KitchenOwl is a self-hosted household management app covering grocery lists, recipes, meal planning, and expense tracking. The stack is Flask backend with Socket.IO for real-time list sync, Flutter frontend targeting iOS, Android, web, and desktop from one codebase. It's aimed at households that want full data ownership and a polished native feel rather than a web-only Nextcloud plugin.
The real-time shopping list sync via WebSockets is done properly — not REST polling — which matters when two people are simultaneously checking items off at the store. The backend has a dedicated ML jobs layer (cluster_shoppings.py, item_ordering.py, item_suggestions.py) that runs inference locally without phoning home to any cloud service, which is rare for this category. Flutter genuinely delivers here: one codebase, four platforms, and the screenshots show it actually looks good rather than the usual Flutter gray-box aesthetic. The Home Assistant integration via HACS and a recently added MCP controller endpoint mean it slots into existing home automation and AI assistant workflows without custom wiring.

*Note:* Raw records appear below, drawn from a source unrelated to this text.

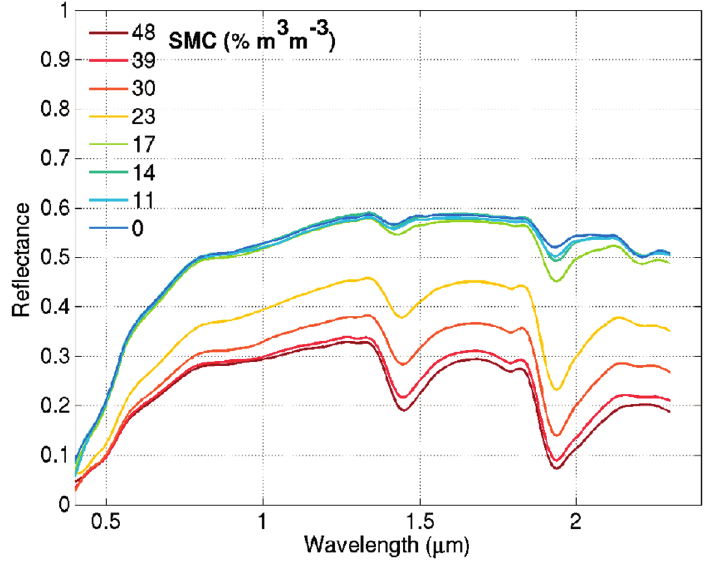
Figure 4. Evolution of the spectral signatures depending on the volumetric soil moisture content ranging between 0 and 48% m 3 ·m − 3 . The soil sample is composed with 30% of clay, 16% of sand and 54% of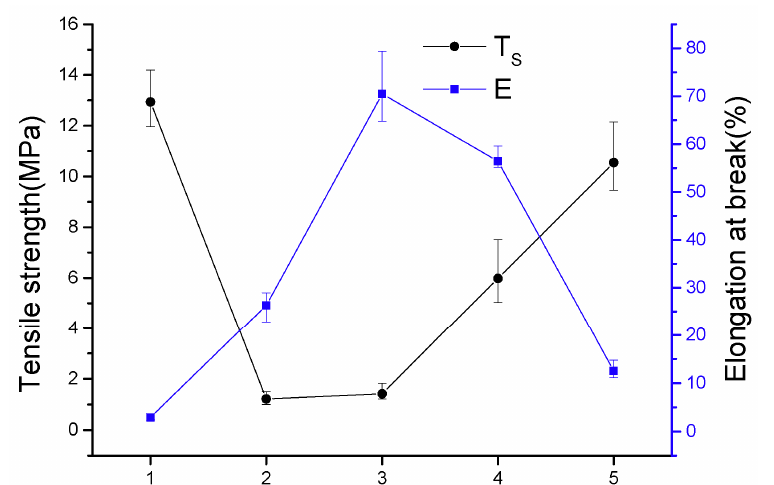
Figure 5. Mechanical properties of the film solutions of SPI and fractioned products: (1) SPI, (2) lower protein, (3) upper protein, (4) 11S globulin, and (5) 7S globulin.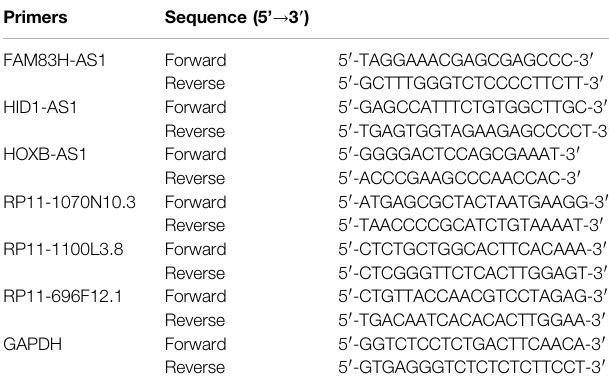
TABLE 1 | Primers used in quantitative polymerase chain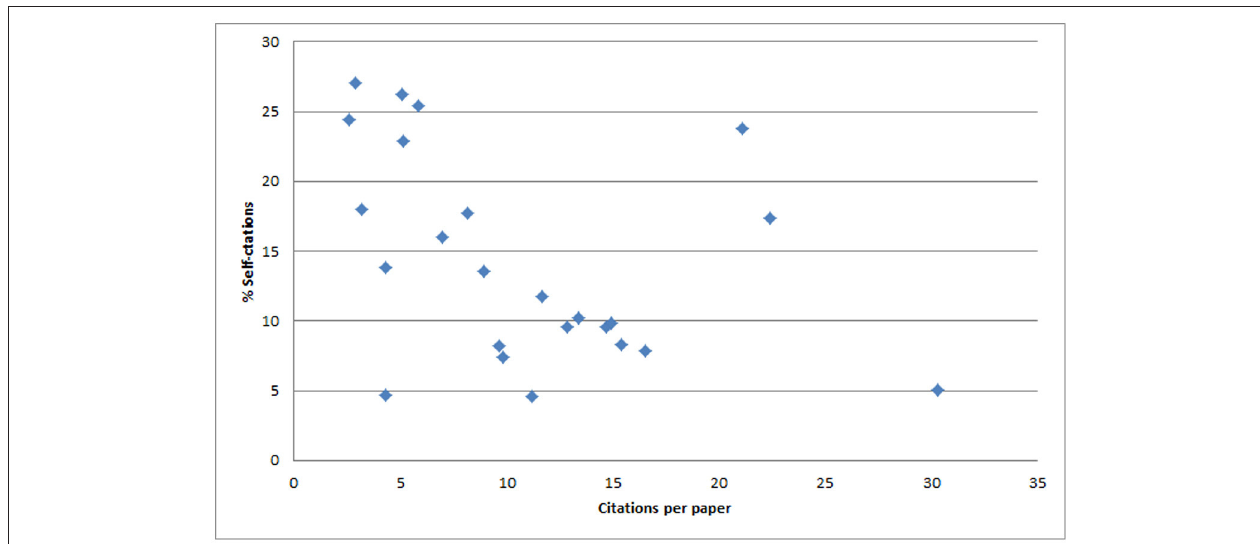
FIGURE 3 | Relationship between external citation and self-citation in the scientific production of Spanish researchers in the Web of Science category “Infomation Science and Library Science” (2001–2015).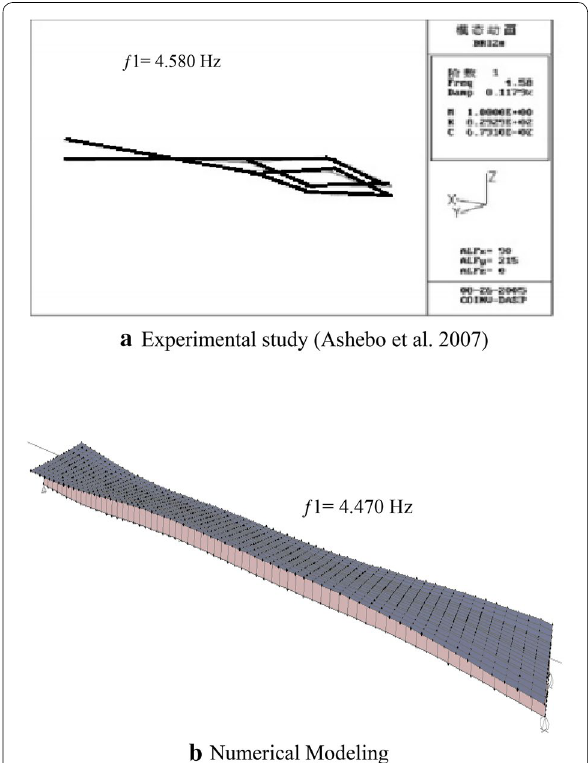
Fig. 4 First mode shapes from the experiment and numerical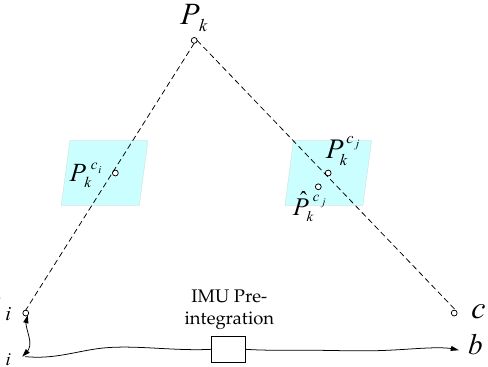
Figure 3. Point feature reprojection residuals diagram.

The project self-labels as 'Public Alpha' and means it — the migration history has 40+ Alembic files with generic names like `0b10d67750be_.py`, which makes schema archaeology painful if something goes wrong during an upgrade. Flask with gunicorn in the default wsgi.ini config is tricky with Socket.IO: you need gunicorn with eventlet or gevent workers or WebSocket connections will misbehave under any real concurrency, and nothing in the README calls this out. The backend lives in a separate git submodule (kitchenowl-backend), so the main repo checkout gives you the Flutter code but not the Python source without an extra step — a friction point that trips up first-time contributors. The expense tracking feature is thin enough that it will disappoint anyone coming from Splitwise; it's clearly an afterthought stapled onto the grocery core.